-------- Source data

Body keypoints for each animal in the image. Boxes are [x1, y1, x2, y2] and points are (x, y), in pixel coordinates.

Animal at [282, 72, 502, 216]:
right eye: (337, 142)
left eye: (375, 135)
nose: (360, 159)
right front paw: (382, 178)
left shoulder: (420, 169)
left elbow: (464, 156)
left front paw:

----------------

• _Exercise_: Using the entries above, tally how many lines have the word "left" in them; write the number and nothing more.

• _Answer to this task_: 4